So how could this be accomplished?

A Nix-OS style approach coupled with an immutable OS core?

It is much harder to offer stability guarantees than to just publish updates in a rolling release fashion. And yet big organizations pay big money for that stability or the support to poke an enterprise software provider to get stuff working for their needs.

It won't be. Not until comprehensive integration testing comes as standard.

If you dont have comprehensive integration tests it's less risky just to not upgrade unless you really need to.

>> If you don't have comprehensive integration tests it's less risky just to not upgrade unless you really need to.

Exactly. Most of us do not have sqlite-level (https://www.sqlite.org/testing.html) testing so we just do the best we can with the resources we have.

This tends to make most "enterprise" shops risk-averse and the motto becomes "if it's not broke, don't fix it".

ArchLinux-style rather thsn NixOS style. Just roll the updates when they are ready into your very own test, int, acc, and finally prod.
>> ArchLinux-style rather thsn NixOS style. Just roll the updates when they are ready into your very own test, int, acc, and finally prod.

The issue is that a rolling-release approach does not have stability guarantees and forces everything to be upgrading all the time.

This does not work very well if you have specialized hardware or scientific equipment. If the drivers for your lab equipment work with a given release of an enterprise linux, you can't just jump on the next release until you have working drivers ready.

The same is true if you are working with some enterprise software which is only certified to work with a given release of an enterprise linux. Would you really want to run business critical software on a version of the operating system which is not (yet) supported by the vendor?

All those hours hunting for the reasons why something suddenly stopped working every two or three weeks need to be paid. So maintenance cost for Linux servers would either skyrocket or no updates would ever be done for years. There are very good reasons why rolling releases in infrastructure are basically a no-go.
Didn't Google just switch to rolling releases?
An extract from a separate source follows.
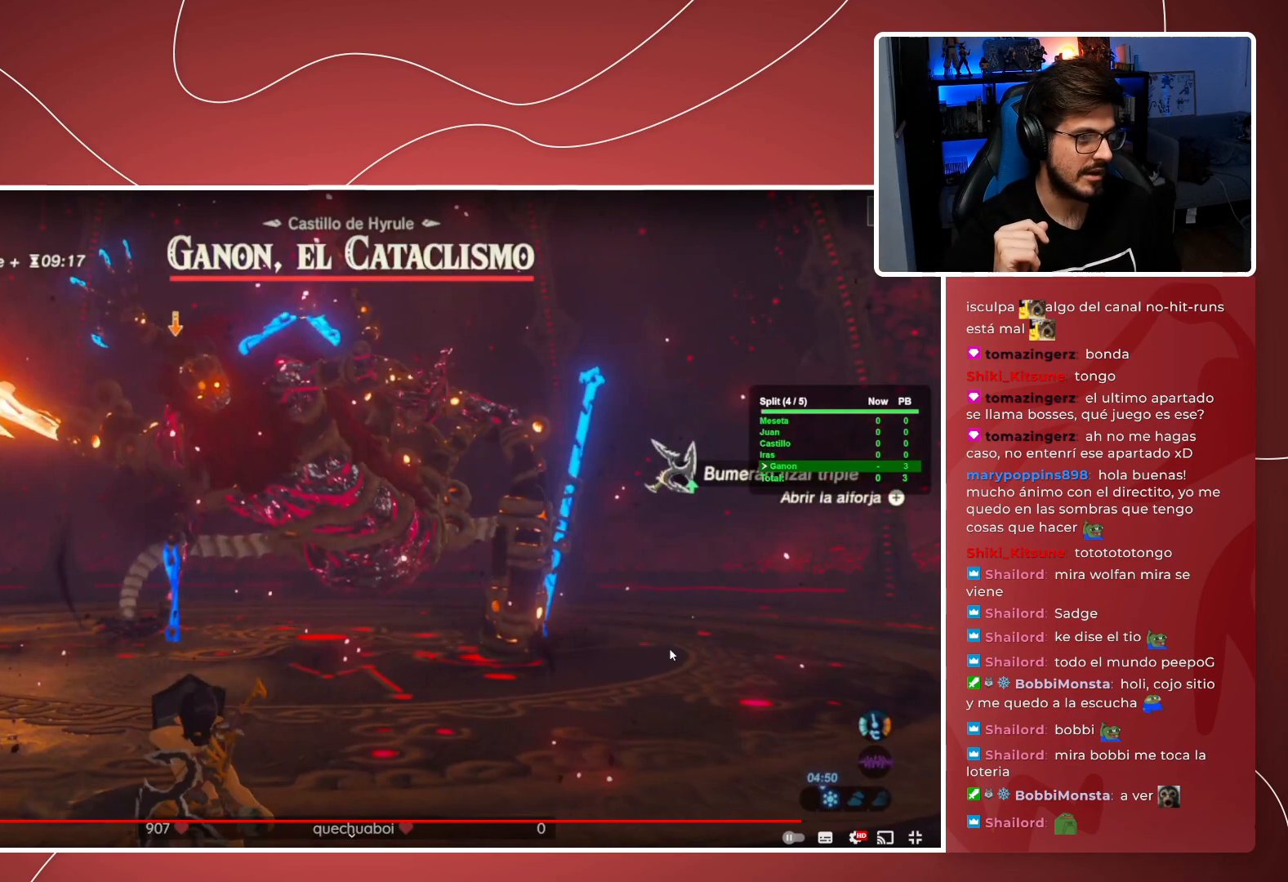
{"buttons": ["L2", "DPAD_DOWN"], "left_stick": "down", "right_stick": "center", "events": []}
Also shout-out to Arch ... I've been using it since ... forever and never really had an issue in update.

Same here, I ran Arch on Hetzner Cloud and find it superior in many subtle ways.

Rolling updates mean that I have to carefully choose what to install in order to keep the maintenance costs down. This has the side effect of reducing the attack surface.

I also manually review updates, which means that I keep up with the news in OS land.

I have to reboot once in a while because of updates, which means that I test resilience of my infrastructure.

By comparison, RedHat stack at work feels creepled and ancient.

You need a RedHat account (read: subscription) for pretty much everything, even the most basic documentation or downloads and yet my bugs in their bugzilla linger for months with none even trying to reproduce, let alone fix.

Every single time I tried using arch, I had nothing but problems with updates. I wasted a lot of time hunting down documentation to things that broke, like mailing, logging, the DE, bluetooth, you name it. Changes that get taken care of by default in other distros. I had some very nasty surprises while using arch. My stable Ubuntu or Debian installs didn't even have a single glitch in the exact same timeframe.
How about Qubes OS style, where everything runs in a VM?
>> How about Qubes OS style, where everything runs in a VM?

How does Qubes OS work with drivers for specialized hardware such as scientific lab equipment?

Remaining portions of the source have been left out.